Бахтинскую рукопись Вадим отыскал у меня на глазах и придал значение эпизоду, который у меня самого выпал из памяти. Помню, как он вернулся из сарая с рукописью в руках… Его способность совершающееся тут же вгонять, пользуясь словом Романа, в
Прежде чем поддержать затеянную зятем пробахтинскую кампанию, Владимир Владимирович отстоял написанную тем же зятем с дружиной трехтомную «Теорию литературы». Со временем трехтомник признали новым словом, «Теория» стала опознавательным знаком ИМЛИ, трёхтомник провозгласили гордостью Института мировой литературы, слава моих старших университетских соучеников выплеснулась за пределы бескрайней страны стихийно, без организации мнений. Творцы «Теории» (это я видел) оказались удивлены международным откликом, а поначалу, с первого тома, в зародыше, ту же «Теорию» хотели похоронить и, пожалуй, похоронили бы, если бы не Ермилов.
Три тома держались одной идеей – содержательность формы: «что» и «как» нерасторжимы – короче, органика. Идея восходила к субъективному идеализму романтической эпохи. Ах, идеализму! Пусть на тех же идеалистов ссылался сам Маркс, но ищите да обрящете, при желании. И в «Теории» нашли нечто немарксистское да ещё и антипартийное. То был предлог, на самом же деле вели подкоп и воевали против руководителя этого коллективного труда, «Якова» (Эльсберга). А Яков Ефимович, вдохновитель «Теории», олицетворение едва отошедшего сталинского прошлого, тоже сумел зажить новой, созидательной жизнью, сплотив молодых и подвигнув их на новое слово.
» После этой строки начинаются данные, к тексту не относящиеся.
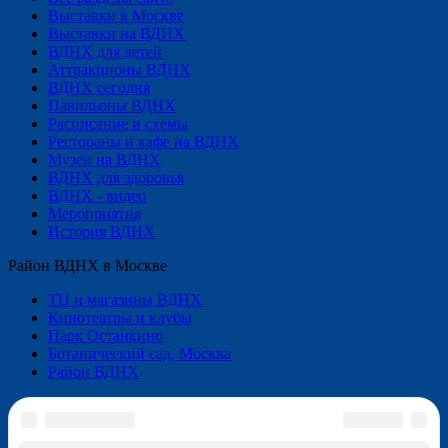
Выставки в Москве
Выставки на ВДНХ
ВДНХ для детей
Аттракционы ВДНХ
ВДНХ сегодня
Павильоны ВДНХ
Расписание и схемы
Рестораны и кафе на ВДНХ
Музеи на ВДНХ
ВДНХ для здоровья
ВДНХ - видео
Мероприятия
История ВДНХ
Район ВДНХ в Москве
ТЦ и магазины ВДНХ
Кинотеатры и клубы
Парк Останкино
Ботанический сад, Москва
Район ВДНХ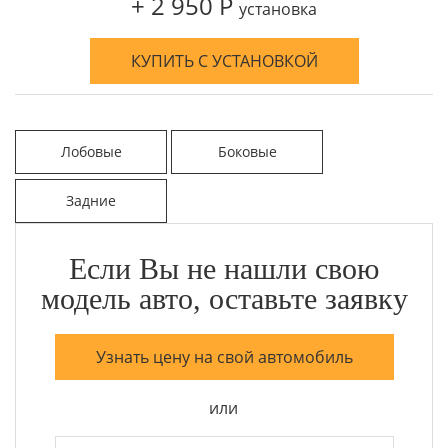
+ 2 950 Р
установка
КУПИТЬ С УСТАНОВКОЙ
Лобовые
Боковые
Задние
Если Вы не нашли свою
модель авто, оставьте заявку
Узнать цену на свой автомобиль
или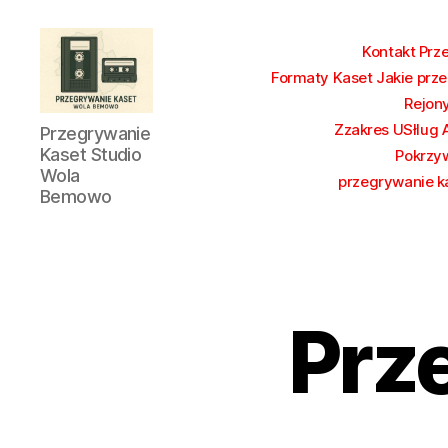
Kontakt Pr
Formaty Kaset Jakie prz
Rejon
Przegrywanie
Zzakres USłlug 
Przegrywanie
Kaset
Kaset Studio
Pokrzy
Studio
Wola
przegrywanie 
Wola
Bemowo
Bemowo
Prz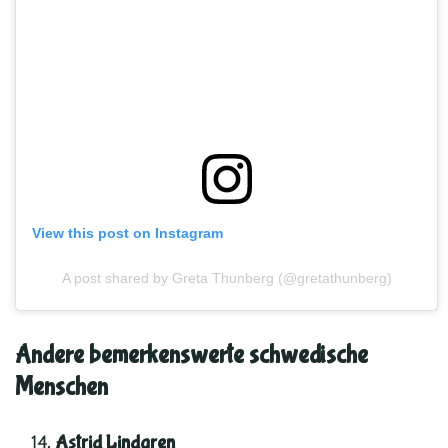
View this post on Instagram
A post shared by Greta Thunberg (@gretathunberg)
Andere bemerkenswerte schwedische
Menschen
Astrid Lindgren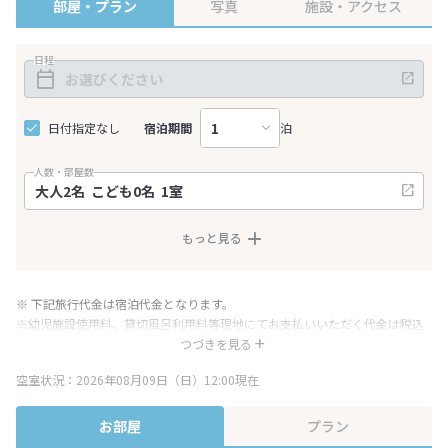
部屋・プラン
写真
施設・アクセス
日程
日付指定なし
宿泊期間
泊
人数・部屋数
もっと見る
※ 下記旅行代金は宿泊代金となります。
※幼児施設使用料、貸切風呂利用料等現地にてお支払いいただく代金は税込
み表記となりますが、消費税増税に伴い代金が一部変更となる場合がござい
つづきを見る
ます。
空室状況：2026年08月09日（日）12:00現在
※表示されている旅行代金・プラン内容は一定時間ごとに更新されます。最
終確認画面でご確認ください。
お部屋
プラン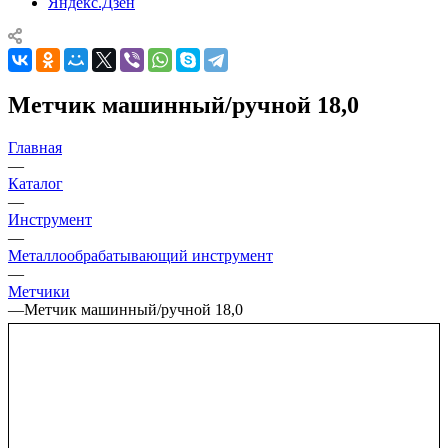
Яндекс.Дзен
Метчик машинный/ручной 18,0
Главная
—
Каталог
—
Инструмент
—
Металлообрабатывающий инструмент
—
Метчики
—
Метчик машинный/ручной 18,0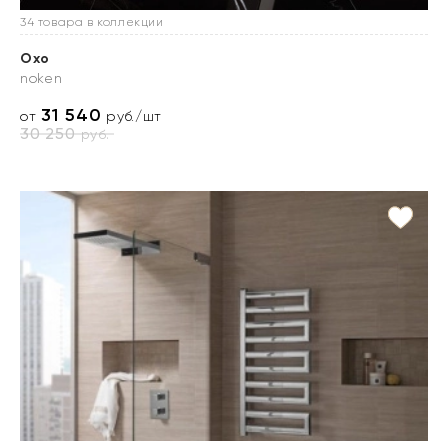
34 товара в коллекции
Oxo
noken
31 540
от
руб./шт
30 250
руб.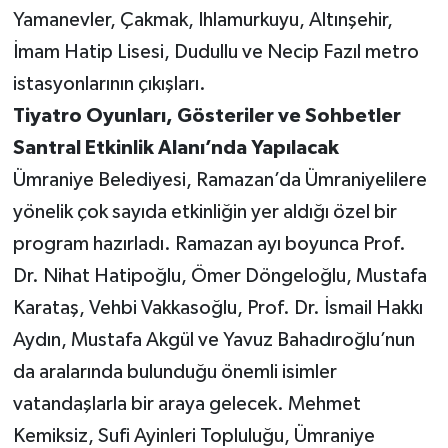
Yamanevler, Çakmak, Ihlamurkuyu, Altınşehir,
İmam Hatip Lisesi, Dudullu ve Necip Fazıl metro
istasyonlarının çıkışları.
Tiyatro Oyunları, Gösteriler ve Sohbetler
Santral Etkinlik Alanı’nda Yapılacak
Ümraniye Belediyesi, Ramazan’da Ümraniyelilere
yönelik çok sayıda etkinliğin yer aldığı özel bir
program hazırladı. Ramazan ayı boyunca Prof.
Dr. Nihat Hatipoğlu, Ömer Döngeloğlu, Mustafa
Karataş, Vehbi Vakkasoğlu, Prof. Dr. İsmail Hakkı
Aydın, Mustafa Akgül ve Yavuz Bahadıroğlu’nun
da aralarında bulunduğu önemli isimler
vatandaşlarla bir araya gelecek. Mehmet
Kemiksiz, Sufi Ayinleri Topluluğu, Ümraniye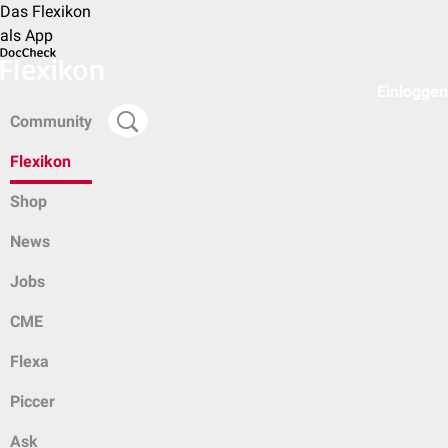
Das Flexikon
als App
Einloggen
Community
Flexikon
Shop
News
Jobs
CME
Flexa
Piccer
Ask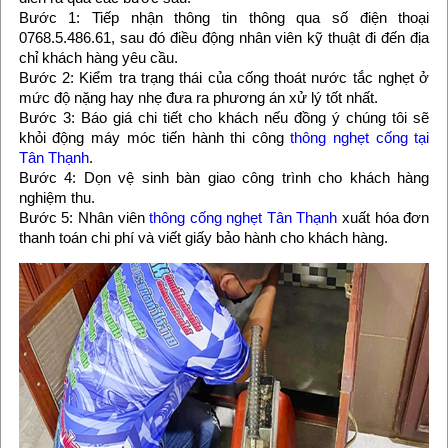
Bước 1: Tiếp nhận thông tin thông qua số điện thoại
0768.5.486.61, sau đó điều động nhân viên kỹ thuật đi đến địa
chỉ khách hàng yêu cầu.
Bước 2: Kiểm tra trạng thái của cống thoát nước tắc nghẹt ở
mức độ nặng hay nhẹ đưa ra phương án xử lý tốt nhất.
Bước 3: Báo giá chi tiết cho khách nếu đồng ý chúng tôi sẽ
khỏi động máy móc tiến hành thi công
thông nghẹt cống tại
Tân Thạnh
.
Bước 4: Dọn vệ sinh bàn giao công trình cho khách hàng
nghiệm thu.
Bước 5: Nhân viên
thông cống nghẹt Tân Thạnh
xuất hóa đơn
thanh toán chi phí và viết giấy bảo hành cho khách hàng.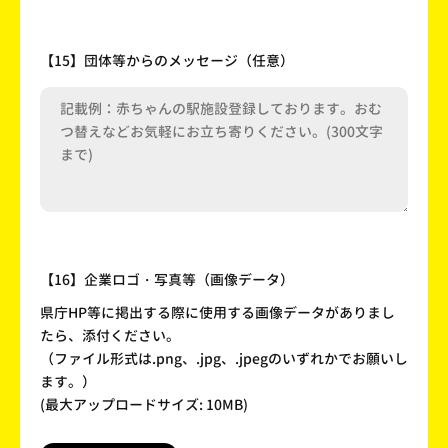
【15】団体等からのメッセージ（任意）
【16】企業ロゴ・写真等（画像データ）
県庁HP等に掲出する際に使用する画像データがありまし
たら、添付ください。
（ファイル形式は.png、.jpg、.jpegのいずれかでお願いし
ます。）
(最大アップロードサイズ: 10MB)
Где был прогресс и где консерватизм в схватке вокруг «Теории»? Застарелую псевдомарксистскую догматику прогрессисты защищали от подновленного шеллингианства молодых романтиков реакции, как назвал их один передовой поэт, не знавший, видимо, что романтизм и есть реакция, которая к тому же могла оказаться и революционной. Но боролись не прогресс с реакцией, а непричастные и причастные, «чужие» и «братья» в отношении к делу, которым была литература. Этой причастностью отличались аспиранты, мои старшекурсники по университету, ставшие сотрудниками ИМЛИ незадолго перед моим приходом в Институт. А вёл их к победе разные виды видавший Яков. Как дело делается, Вадим постиг, работая под его началом.
Яков Ефимыч некогда приводил в движение целое издательство, легендарную Academia, и, желая пояснить, как ему это удавалось, рассказывал: «У нас был секретарь и еврей, который добывал бумагу». Иногда память сердца овладевала Эльсбергом, ему становилось невтерпеж, особенно если мы ссылались, скажем, на нечитанного нами Троцкого, и старый Яков взрывался: «Троцкий никогда этого не говорил!» «А что он, Яков-Ефимыч, говорил, что?» Ответом служило молчание, сопровождаемое пожевыванием губами. Яков-Ефимыч был заботливый и надежный наставник, знающий специалист, сверх меры работящий, организованный, готовый везти за других воз нагрузки, и всегда вымытый, выбритый, ухоженный, безупречный. Эльсберг светился, сиял, сверкал. Рубашкой всегда белоснежной и отглаженным костюмом в светлых тонах Яков Ефимович выделялся среди «ископаемых» сотрудников, и даже маленький мальчик, сынишка Инны Тертерян, увидав его, спросил: «Мама, кто этот чистенький дядя?». Прошлое дяди считалось грязнее грязного, были люди ненавидевшие его, были готовые предъявить ему счет за погубленные жизни, однако человек, которого в сочувствии людям, вроде Эльсберга, подозревать было нельзя, театровед Борис Зингерман, сказал мне: «Легковесно о нём не судите. Кто знает, чем он за всё заплатил!».
Подгоняемые его кнутом и поощряемые его пряником, младо-теоретики от литературы и написали «Теорию», один из томов которой был почти целиком Вадимов. А прогрессивные силы решили дать младотеоретикам-неоконсерваторам, во главе со старым Яковом, острастку, но Ермилов закатал рукава и силам агрессивнопрогрессивным показал такой марксизм и такую партийность, что враги, как шведы под Полтавой, сложили оружие.